Which year: guess which year each photo was taken

Overall reception & gameplay

  • Widely described as very fun and addictive; many say they’ll add it to their daily “-dle” rotation.
  • Players post scores and average years off; many land in the 2–10 year range, some as high as ~14 years off, a few near-perfect.
  • People enjoy the satisfaction of “just knowing” from subtle cues, not only from recognizing famous events.

Strategies and difficulty

  • Common heuristics: clothing, hairstyles, film/print quality, presence/absence and type of phones, smoking indoors, car/architecture styles, and event context.
  • Several rounds hinge on recognizable events (Arab Spring, London Blitz, gay marriage protests, disco era), making precise dating easier for history buffs.
  • Black‑and‑white early‑20th‑century images, especially beach/swimsuit photos, are consistently the hardest and can throw guesses off by decades.

Design, UX, and mobile issues

  • UI is praised as polished and more pleasant than some predecessors; the end-of-game global score distribution is a standout feature.
  • Complaints: laggy year slider on some iOS devices, difficulty zooming on Firefox/Android, and unintuitive full-image close (no Escape key support).
  • Share output is considered cluttered (too many metrics) and the emojis for per-photo accuracy are confusing; the “blind person” emoji is specifically called out as a poor choice.

Daily format & feature requests

  • Current mode is a single 5‑photo daily challenge.
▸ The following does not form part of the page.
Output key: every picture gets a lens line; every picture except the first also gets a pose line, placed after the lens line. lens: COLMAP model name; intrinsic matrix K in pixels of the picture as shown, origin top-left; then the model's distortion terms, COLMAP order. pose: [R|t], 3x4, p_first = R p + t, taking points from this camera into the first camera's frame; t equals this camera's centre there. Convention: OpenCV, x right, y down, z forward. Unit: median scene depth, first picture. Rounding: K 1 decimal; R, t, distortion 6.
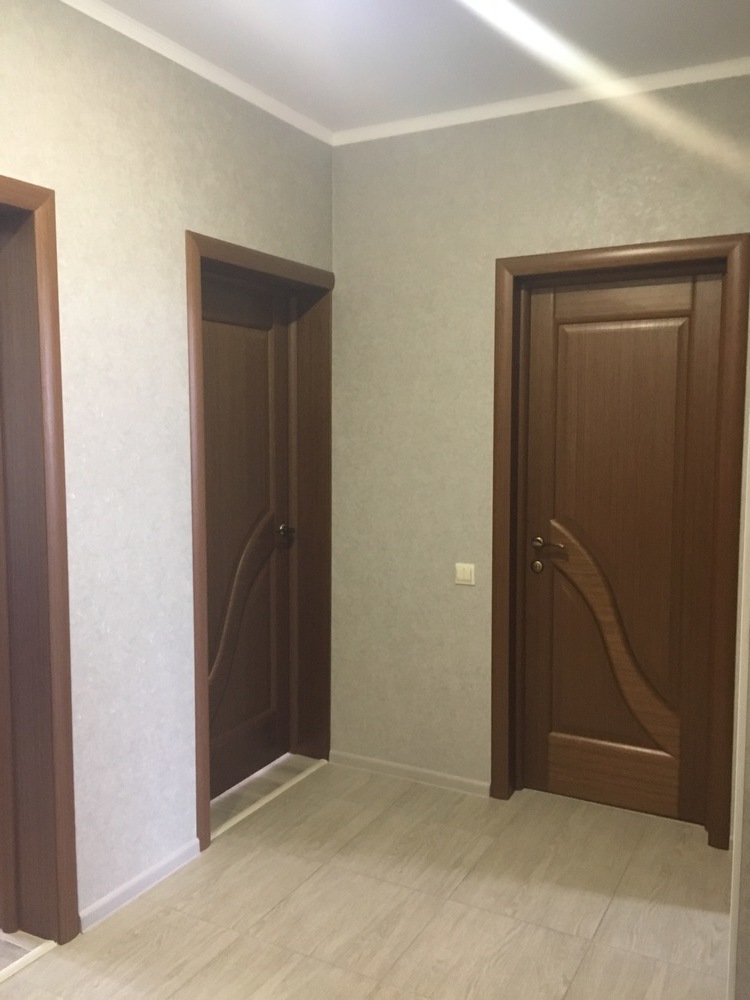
lens RADIAL K [[858.9, 0, 375.0], [0, 858.9, 500.0], [0, 0, 1]] dist [0.084790, -0.121336]
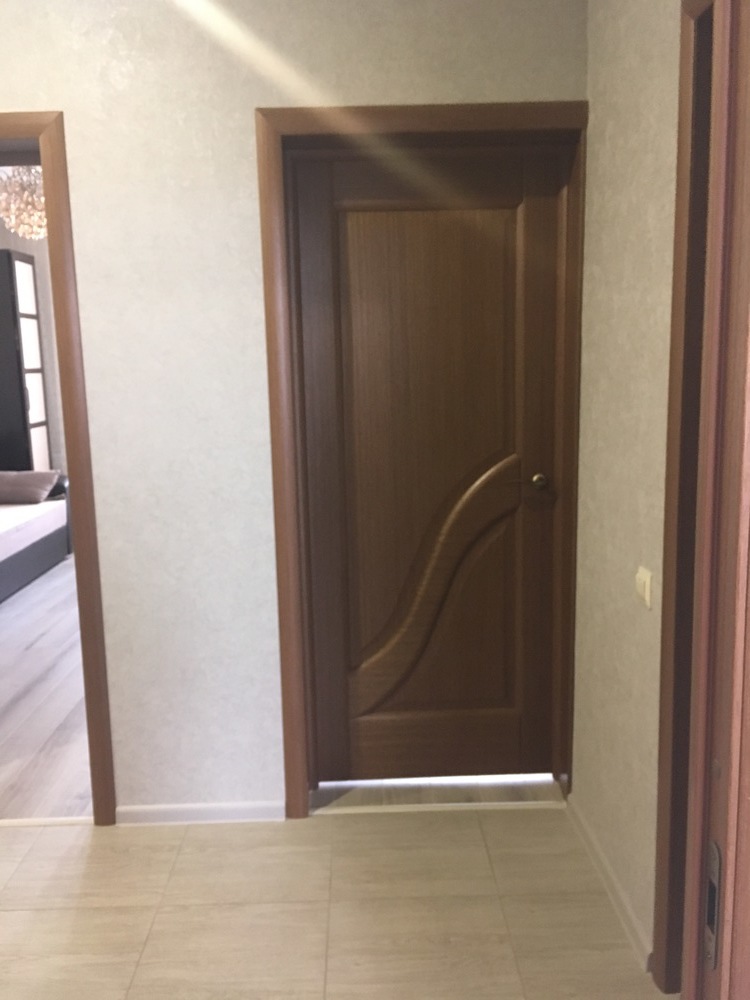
lens RADIAL K [[858.9, 0, 375.0], [0, 858.9, 500.0], [0, 0, 1]] dist [0.084790, -0.121336]
pose [[0.486399, 0.121900, -0.865191, 0.607793], [-0.056206, 0.992534, 0.108243, -0.028170], [0.871927, -0.004020, 0.489620, 0.663355]]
Some appreciate the wordle-style cadence; others find “come back tomorrow” frustrating and want freeplay/grind modes and multiplayer.
  • Requests include clickable logo to return home, clear “play again” or “next day” cues, per‑photo distributions, and better share text (clickable URL, different wording).

Use of AI and data concerns

  • Several users test frontier models (o3, GPT‑4o), which nearly ace the game; debate ensues over memorization (training on the same web photos) vs genuine visual reasoning.
  • Some speculate games like this could double as labeling interfaces for training “when-was-this-taken” models; others note the underlying archive already has dates.

Photo selection, history, and culture

  • Mixed feedback on very old photos: some find them frustrating and want fewer; others say they’re the most fun and want them kept, especially since they’re scored more leniently.
  • Some non‑US players note difficulty when events are strongly US‑centric.
  • Multiple commenters observe that fashion appears to have changed less since the 2000s (“stuck culture”), making recent years harder to distinguish than mid‑20th‑century decades.

Comparisons & related games

  • Frequently compared to chronophoto.app (same core idea but this has nicer UX/daily structure) and to timeguessr/WhenTaken, which also ask for location.
  • A few users link similar chronoguesing and ethnicity‑guessing games as adjacent curiosities.

Bugs and minor issues

  • Reported issues: stats page double‑counting a single game, minimum “top 2%” display, timezone confusion around when the new daily puzzle unlocks, and share dates not matching the puzzle’s actual day.